Antonio Cassano moves to a new club and insults his previous employers. Susy Campanale says it’s getting too predictable now.
Antonio Cassano is an immensely talented player and one who has been given more than his fair share of opportunities by clubs, Coaches and fans. Unfortunately, we must all now accept that his deep personality flaws mean he’ll never deliver on that promise. He’ll probably do well at Parma and win over the crowd with some glorious flicks and tricks, but the tantrum is now less a risk and more an inevitability.
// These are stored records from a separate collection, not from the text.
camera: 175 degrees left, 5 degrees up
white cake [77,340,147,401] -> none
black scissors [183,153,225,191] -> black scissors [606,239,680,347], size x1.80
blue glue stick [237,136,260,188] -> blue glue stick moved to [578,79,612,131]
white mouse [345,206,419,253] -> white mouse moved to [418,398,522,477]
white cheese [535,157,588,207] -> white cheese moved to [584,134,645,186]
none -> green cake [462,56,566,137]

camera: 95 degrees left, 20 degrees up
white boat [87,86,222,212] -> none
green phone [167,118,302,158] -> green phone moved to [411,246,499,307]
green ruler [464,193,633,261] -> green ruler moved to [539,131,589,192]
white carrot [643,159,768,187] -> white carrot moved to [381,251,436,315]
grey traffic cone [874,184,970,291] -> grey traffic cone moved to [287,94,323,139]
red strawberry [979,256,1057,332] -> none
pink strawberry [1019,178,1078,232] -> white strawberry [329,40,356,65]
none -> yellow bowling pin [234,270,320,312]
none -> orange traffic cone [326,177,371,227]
“Everyone must be aware that when you have Antonio, it is for better or worse. Throughout my career I have achieved 30-40 per cent of what I was capable of,” he said during his presentation Press conference at the Stadio Tardini. That’s precisely the problem – after so many years it has become evident there is more ‘worse’ than there is ‘better.’ Is it worth the bother having FantAntonio in your side if he’ll cause trouble more often than he helps the team? This is after all a player who had serious health problems and several injuries on top of those. Nothing about the man is reliable: not his form, not his fitness and certainly not his mentality.
The only predictable element of Cassano’s career is that he will leave a club in controversial circumstances, slamming the door in a strop and insulting those who had previously given him a chance. Sampdoria revived his career after the Real Madrid problems and he was sold after hurling abuse at President Riccardo Garrone. Milan nursed him back to health after a stroke and he repaid them a few months later by demanding an exit with barely-concealed brattiness. A self-avowed Inter fan, Cassano still managed to burn bridges there with Andrea Stramaccioni and Walter Mazzarri. Roberto Donadoni put his neck on the line to bring Cassano to Euro 2008, but you just know in a year or two we’ll be hearing the same comments in another Press conference after moving to yet another club.
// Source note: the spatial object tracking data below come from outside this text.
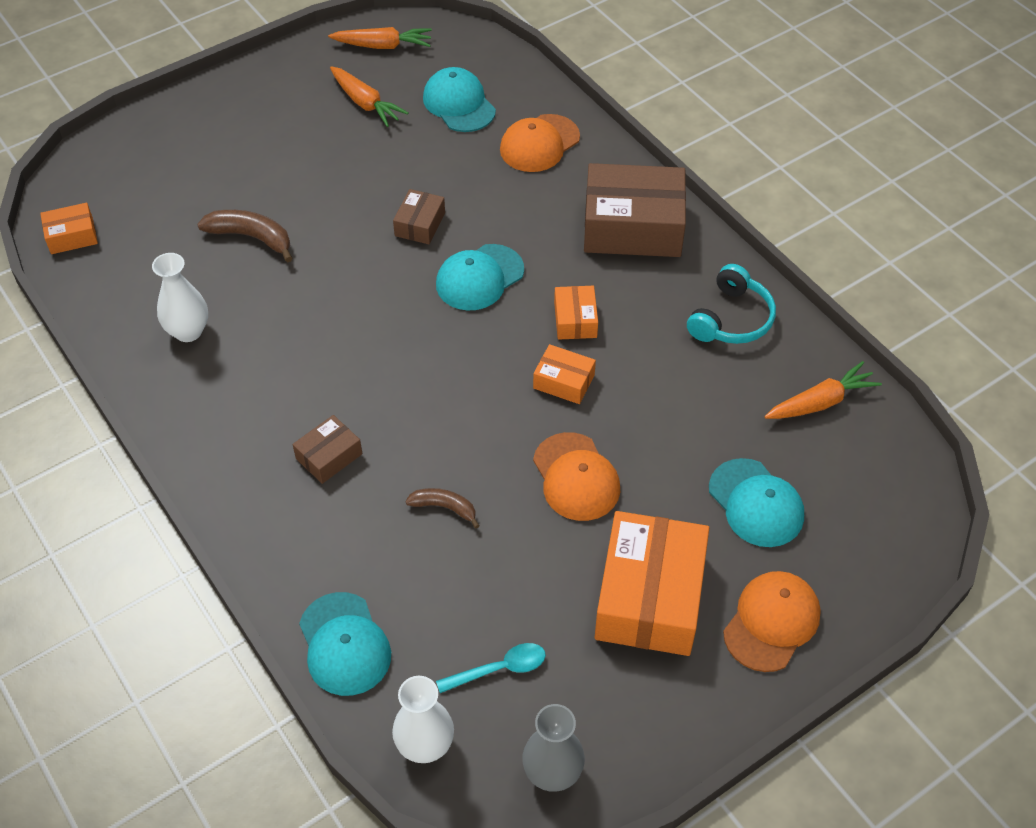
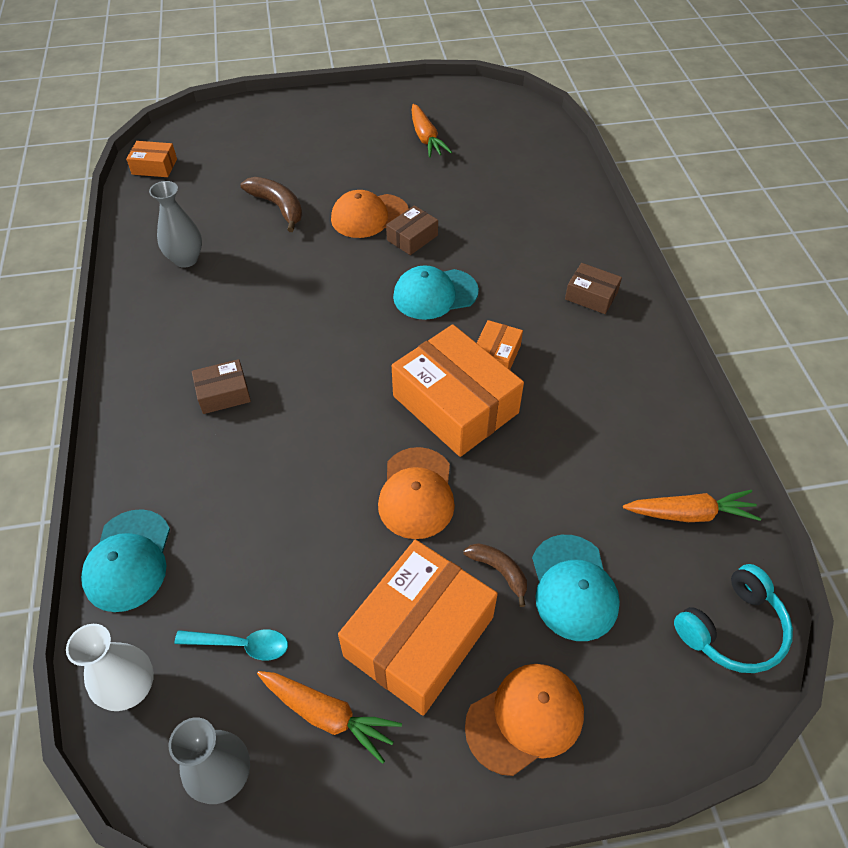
camera: 25 degrees right, 0 degrees up
white vase [152,253,208,342] -> grey vase [149,181,202,268]
orange carrot [328,27,432,49] -> orange carrot moved to [257,671,402,764]
brown banana [405,488,480,528] -> brown banana moved to [463,543,527,607]
turquoise cap [423,67,496,132] -> none
orange cap [500,114,580,172] -> orange cap moved to [331,190,409,238]
orange box [533,344,596,404] -> orange box [392,324,524,457], size x2.08
brown box [584,163,686,257] -> brown box [565,263,622,314], size x0.48
turquoise headphones [687,264,776,344] -> turquoise headphones moved to [674,564,793,673]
“He did a few silly things, but has matured now and at the age of 31 won’t behave the same way he did when he was 20,” insisted Parma President Tommaso Ghirardi. We’ve heard this too many times now. If you have not achieved some sense of maturity at 31 after settling down with a wife and two children, you’re never going to.
Cassano is a big brat, albeit a talented one. Let’s stop beating about the bush and pretending this time it will be different. Just accept the situation, for better or worse.